Will Ugandan Army Go After the ADF Rebels in DR Congo?
4 SEPTEMBER 2021
The East African (Nairobi)
By Jonathan Kamoga
The Kivu Security Barometer, has said that 19 civilians were at the end of August in Beni, North Kivu, and at least 80 murdered since July. The non-governmental organisation just confirmed what the UN Office for the Coordination of Humanitarian Affairs (Ocha) said in a newsletter released on August 23, f a "continuing deterioration" of the situation in Beni.
The insecurity has spread across the border into Uganda where machete-wielding men are alleged to have killed close to 30 people in less than two weeks in the central districts.
President Yoweri Museveni has blamed the killings on the Allied Democratic Force (ADF) rebels, who have operated in the restive eastern Democratic Republic of Congo since 1996.
Last week, Museveni said that he was in talks with his DR Congo counterpart President Felix Tshisekedi over the possibility of deploying the UPDF to eastern DRC to flush out insurgents.
"The plans and orders for killing our people are coming from the terrorists in eastern Congo. We are continuing to discuss with President Tshisekedi about eliminating that cancer," Museveni said.
A source at the DR Congo embassy in Kampala however told The EastAfrican that while the issue has come up in recent meetings between the two presidents, nothing has been agreed on.

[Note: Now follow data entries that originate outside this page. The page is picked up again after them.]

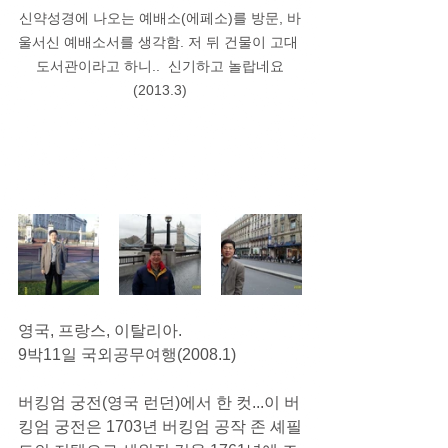
신약성경에 나오는 예배소(에페소)를 방문, 바
울서신 예배소서를 생각함. 저 뒤 건물이 고대 
도서관이라고 하니..  신기하고 놀랍네요
(2013.3)
영국, 프랑스, 이탈리아. 
9박11일 국외공무여행(2008.1)
버킹엄 궁전(영국 런던)에서 한 컷...이 버
킹엄 궁전은 1703년 버킹엄 공작 존 셰필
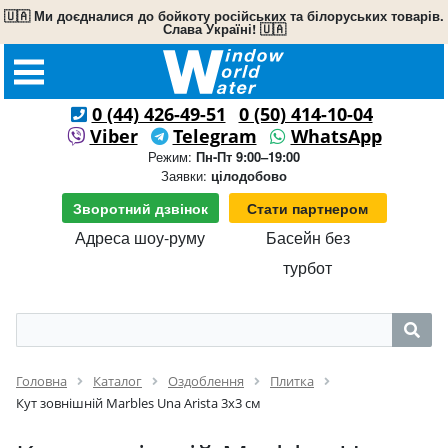
🇺🇦 Ми доєдналися до бойкоту російських та білоруських товарів.
Слава Україні! 🇺🇦
0 (44) 426-49-51
0 (50) 414-10-04
Viber
Telegram
WhatsApp
Режим:
Пн-Пт 9:00–19:00
Заявки:
цілодобово
Зворотний дзвінок
Стати партнером
Адреса шоу-руму
Басейн без
турбот
Головна
Каталог
Оздоблення
Плитка
Кут зовнішній Marbles Unа Arista 3х3 см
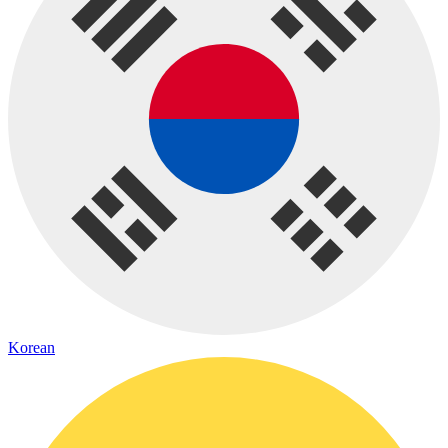
Korean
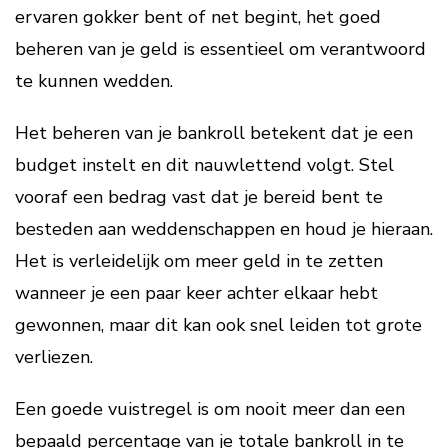
ervaren gokker bent of net begint, het goed
beheren van je geld is essentieel om verantwoord
te kunnen wedden.
Het beheren van je bankroll betekent dat je een
budget instelt en dit nauwlettend volgt. Stel
vooraf een bedrag vast dat je bereid bent te
besteden aan weddenschappen en houd je hieraan.
Het is verleidelijk om meer geld in te zetten
wanneer je een paar keer achter elkaar hebt
gewonnen, maar dit kan ook snel leiden tot grote
verliezen.
Een goede vuistregel is om nooit meer dan een
bepaald percentage van je totale bankroll in te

Ugandan Foreign Affairs junior minister Henry Okello Oryem told The EastAfrican on Wednesday that while he was not privy to the talks, but was aware that the two countries were sharing intelligence on the ADF.
Congolese authorities suspect some parliamentarians of secretly financing and maintaining the militias in order to continue illegal mining. Recently, Christophe Mboso, Speaker of the National Assembly shocked many when he asked parliamentarians from Kivu to "leave the rebel groups".
In March, the US blacklisted the ADF and its leader Seka Musa Baluku, of having links with the Islamic State.
In his speech last week, President Museveni hit out at the UN-mandated Monusco, branding it a failure. He said he was looking to engage the five permanent representatives of the UN Security Council on the fact that Monusco's presence in DRC was no deterrent to rebel activities.
"It is not correct for Monusco to co-exist with the terrorists in Eastern Congo that continue to massacre Congolese and us the neighbours. The terrorists that, eventually, attacked our brothers in Mozambique, were, for long period, preparing themselves in Eastern Congo."
But Monusco spokesperson, Mathias Gillmann told The EastAfrican that; "We cannot downplay the difficulties and the challenges that remain in the Eastern provinces of the DRC, and the work that remains to be done in support of the national security forces against local and international armed groups and militias."